I ask whether they miss school and my question is met with derision. “How can you ask a teenage girl that?” Yonah demands. Yet it is clear that they do miss it. “We used to watch MTV with our friends in the hall during break,” she says.

Cleo chips in to say that although their private tuition is good, there are no classes in drama, art or home economics. “It’s important that we do school,” says Zainam. “I didn’t do very well in my last exams so I decided to re-sit them. We’ve had a laugh reading Macbeth, and Cleo is a maths freak.”

Her indignant younger sister denies it and then turns defensive: “If our career disappeared tomorrow, we could go and become secretaries in an office or something.”

Withers, a former college lecturer who has been teaching the girls since last November, says they are attentive pupils, despite the excitements of their pop star existence. “What surprises me is that they seem to have the ability to switch off everything else and concentrate on their lessons as a self-contained activity,” he says.

The plan is for the older girls to take GCSE English and mathematics next June. “We share the work between two tutors, but since the beginning of the year they have spent so much time on tour that I have really taken responsibility for the curriculum,” he says.

Lessons are frequently disrupted. “The tuition gets done, but not always in the best way or in an orderly fashion,” Withers admits. “It is built into the schedule and is meant to happen first thing in the morning when they are alert. But if there are press interviews or photo-shoots all day, it can be the evening before they get down to their books.”

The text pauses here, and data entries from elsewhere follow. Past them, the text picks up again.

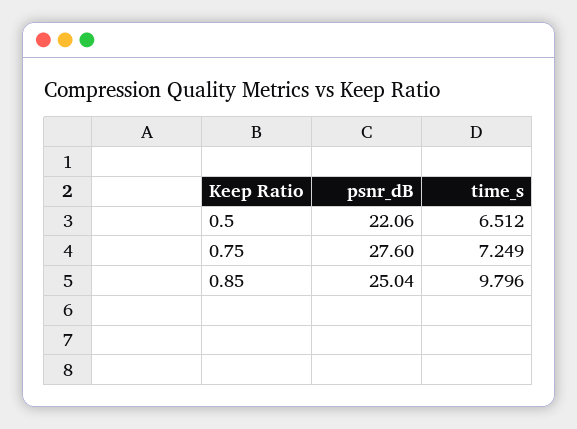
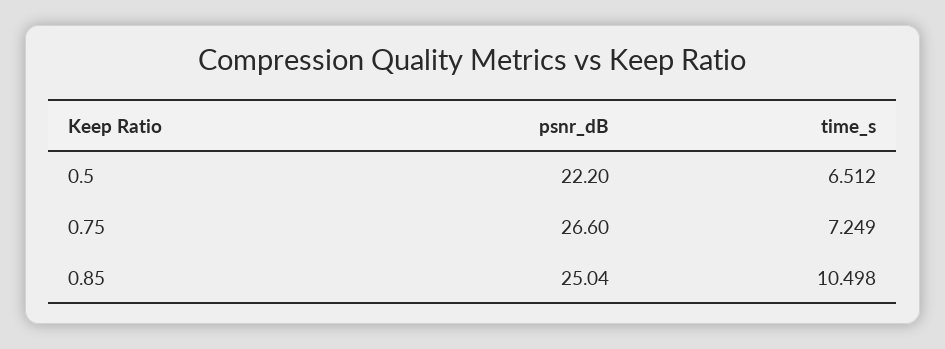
  {
    "psnr_dB": {
-     "0.5": 22.06,
+     "0.5": 22.2,
-     "0.75": 27.6,
+     "0.75": 26.6,
      "0.85": 25.04
    },
    "time_s": {
      "0.5": 6.512,
      "0.75": 7.249,
-     "0.85": 9.796
+     "0.85": 10.498
    }
  }

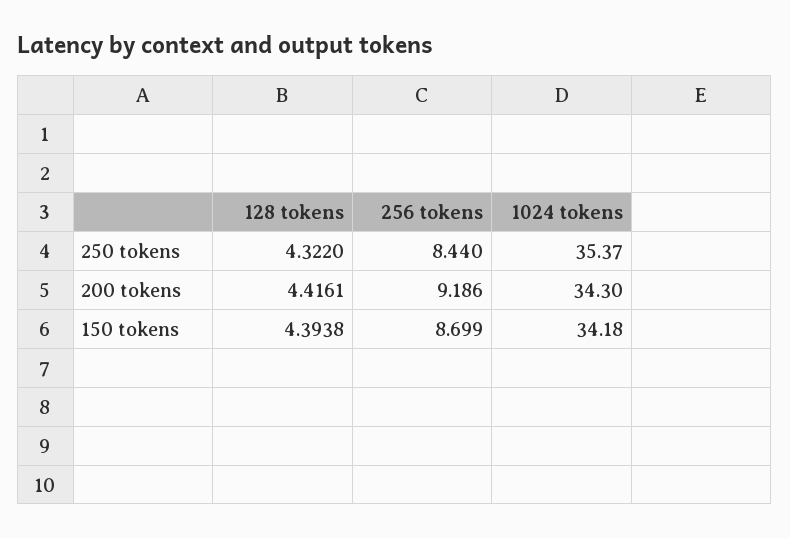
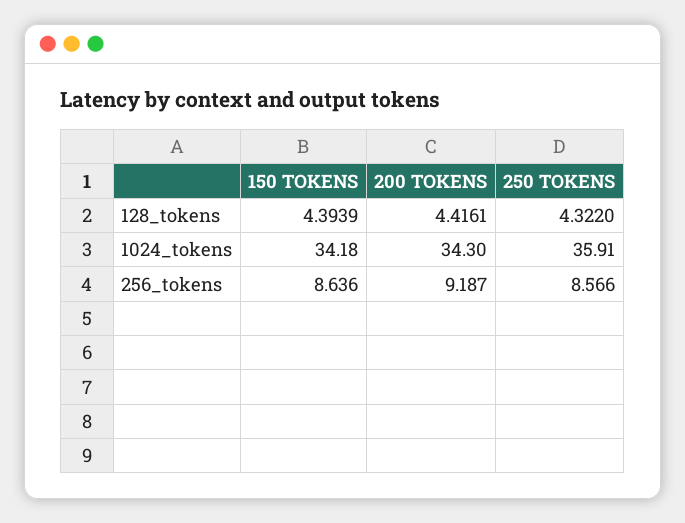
  {
    "128 tokens": {
      "250 tokens": 4.322,
      "200 tokens": 4.4161,
-     "150 tokens": 4.3938
+     "150 tokens": 4.3939
    },
    "256 tokens": {
-     "250 tokens": 8.44,
+     "250 tokens": 8.566,
-     "200 tokens": 9.186,
+     "200 tokens": 9.187,
-     "150 tokens": 8.699
+     "150 tokens": 8.636
    },
    "1024 tokens": {
-     "250 tokens": 35.37,
+     "250 tokens": 35.91,
      "200 tokens": 34.3,
      "150 tokens": 34.18
    }
  }

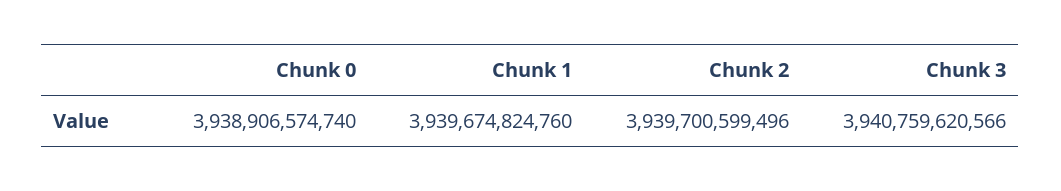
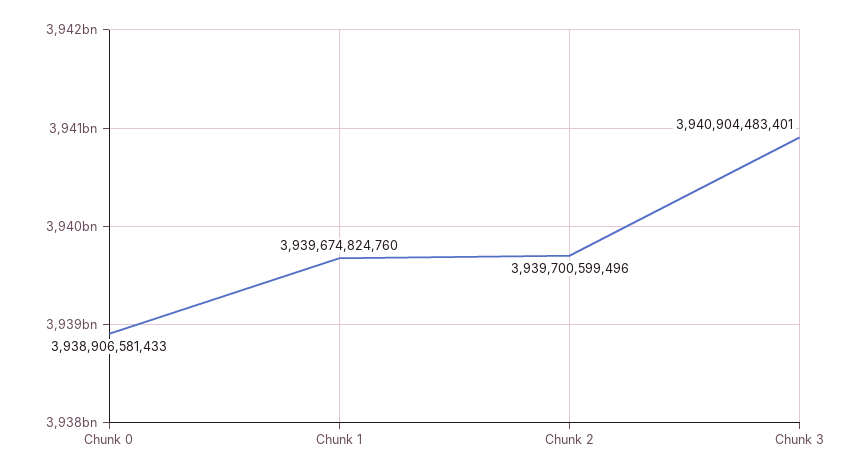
  {
-   "Chunk 0": 3938906574740,
+   "Chunk 0": 3938906581433,
    "Chunk 1": 3939674824760,
    "Chunk 2": 3939700599496,
-   "Chunk 3": 3940759620566
+   "Chunk 3": 3940904483401
  }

Lessons can take place on the tour bus, in backstage dressing rooms or in a hotel room in Rome or Los Angeles. “That might sound exotic, but it is exactly the same curriculum they would be doing in a classroom in Manchester, and I’m doing the same job,” Withers says. “They know the importance of what they are doing and they never complain about it.”

Christine Higgins confesses to some worries about her daughters’ lifestyle. “Rock ‘n’ roll often goes with drink and drugs, but they are quite balanced and they haven’t got any airs and graces,” she says.

“If they remember what they have been taught and keep their feet on the ground, they will be all right.”